Eaux de surface : Les sources naturelles comme les rivières ou les lacs ont généralement de faibles TSS, souvent inférieurs à 10 mg/L, mais peuvent augmenter après de fortes pluies ou un ruissellement.
Effluent industriel : Les niveaux dépendent de l'industrie ; les usines de transformation des aliments ou les usines laitières peuvent avoir des MES modérées, tandis que le ruissellement des travaux de construction peut être plus élevé.
Dommages à l'environnement : L'excès de solides réduit la pénétration de la lumière, nuisant aux plantes aquatiques et perturbant les écosystèmes. L’accumulation de sédiments peut étouffer les œufs de poisson et les organismes benthiques.
Appauvrissement en oxygène : un TSS élevé augmente la demande biologique en oxygène, réduisant ainsi l'oxygène dissous essentiel à la vie aquatique.
Risques pour la santé : Les matières en suspension peuvent contenir des agents pathogènes ou des substances toxiques, posant des risques pour la santé humaine si l'eau est utilisée à des fins récréatives ou potable.
Sanctions réglementaires : les installations dépassant les limites risquent des amendes, la révocation de permis ou des mesures correctives coûteuses.
Problèmes opérationnels : Des TSS élevées peuvent obstruer l'équipement de traitement, augmenter les coûts de maintenance et réduire l'efficacité du traitement.
Conseil : Vérifiez toujours les limites de rejet de MES spécifiques à votre installation auprès de votre agence de réglementation locale afin de concevoir des systèmes de traitement efficaces et d'éviter les problèmes de conformité.
Les matières totales en suspension (TSS) dans l'eau proviennent souvent de processus naturels. L’érosion, où le vent ou l’eau érode le sol, les roches et les sédiments, est une source naturelle majeure. Ce processus libère des particules comme du limon, de l’argile et de la matière organique dans les plans d’eau comme les rivières et les lacs. De fortes pluies ou des inondations peuvent accélérer l’érosion, entraînant une augmentation des niveaux de TSS. La croissance des algues et la décomposition des matières végétales ou animales contribuent également aux matières en suspension, en particulier dans les environnements riches en nutriments. Ces sources naturelles sont généralement constantes mais peuvent fluctuer en fonction des conditions météorologiques et des changements saisonniers.

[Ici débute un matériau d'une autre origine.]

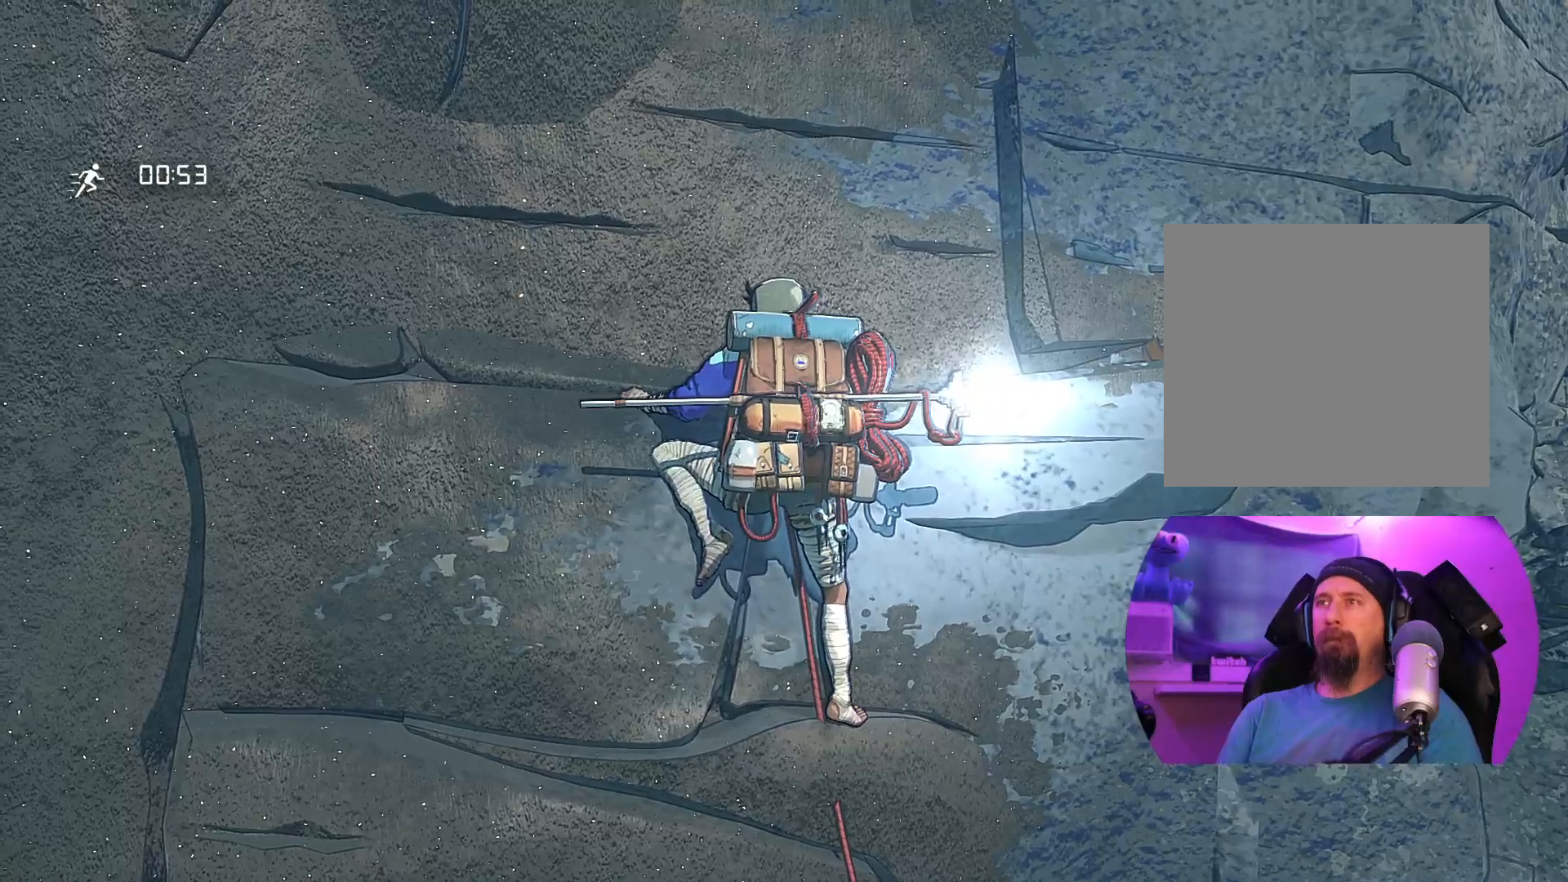
{"buttons": [], "left_stick": "left", "right_stick": "center", "events": [[50, "left_stick", "center"], [500, "left_stick", "left"]]}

Les humains influencent considérablement les niveaux de TSS à travers diverses activités. Le ruissellement urbain provenant des rues, des parkings et des chantiers de construction transporte de la saleté, des huiles et des débris dans les plans d'eau à proximité. Les activités de construction perturbent le sol, créant de grandes quantités de sédiments qui se déversent dans les ruisseaux et les lacs lors des tempêtes de pluie. Le ruissellement agricole ajoute des matières organiques, des pesticides et des particules de sol, en particulier celles provenant du labour et du labour. Les rejets d’eaux usées des ménages et des industries peuvent contenir des niveaux élevés de matières en suspension s’ils ne sont pas correctement traités. Une mauvaise gestion des terres et la déforestation augmentent également l’érosion, augmentant encore davantage les TSS dans les sources d’eau.

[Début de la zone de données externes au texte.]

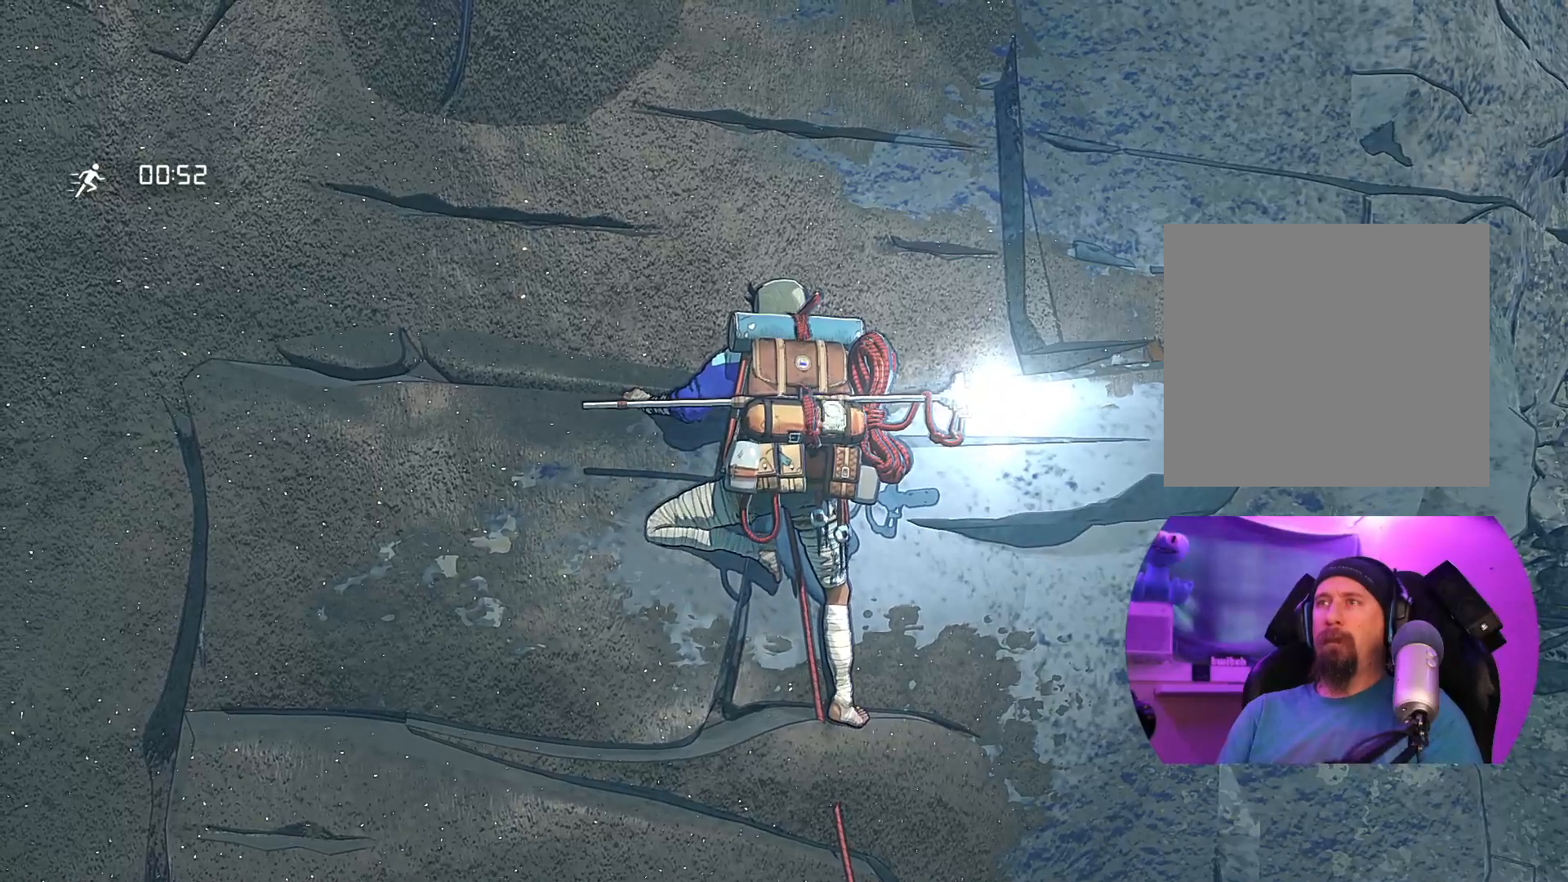
{"buttons": [], "left_stick": "center", "right_stick": "center", "events": [[167, "left_stick", "center"], [367, "left_stick", "left"], [500, "left_stick", "center"]]}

Différentes industries produisent des profils TSS uniques en fonction de leurs processus. Par exemple, le secteur de l’alimentation et des boissons, en particulier la transformation des produits laitiers et de la viande, génère des eaux usées riches en matières organiques et en graisses. Les industries de la construction et des mines rejettent souvent de grandes quantités de terre, de limon et de débris. Les décharges et les sites d'élimination des déchets contribuent aux MES par le biais des lixiviats et des ruissellements contenant de la saleté, des plastiques et d'autres particules. La fabrication textile peut libérer des fibres et des colorants, s'ajoutant aux matières en suspension. La contribution de chaque industrie dépend de ses opérations, de ses pratiques de gestion des déchets et de l'efficacité du traitement. Des mesures de contrôle appropriées sont essentielles pour empêcher un excès de MES de nuire aux écosystèmes ou de violer les réglementations.
La méthode gravimétrique est la méthode la plus acceptée et la plus précise pour mesurer les matières totales en suspension (TSS). Il s'agit de filtrer un volume d'eau connu à travers un filtre en fibre de verre pré-pesé, généralement avec une taille de pores d'environ 1,5 microns. Après filtration, le filtre est séché dans une étuve à environ 103-105°C pour éliminer l'humidité. Une fois refroidi dans un dessicateur, le filtre est à nouveau pesé. La différence de poids représente la masse de matières en suspension dans l'échantillon. En divisant cette masse par le volume d'eau filtrée, on obtient la concentration de MES en milligrammes par litre (mg/L). Cette méthode nécessite du matériel et du temps de laboratoire mais fournit des résultats précis et fiables.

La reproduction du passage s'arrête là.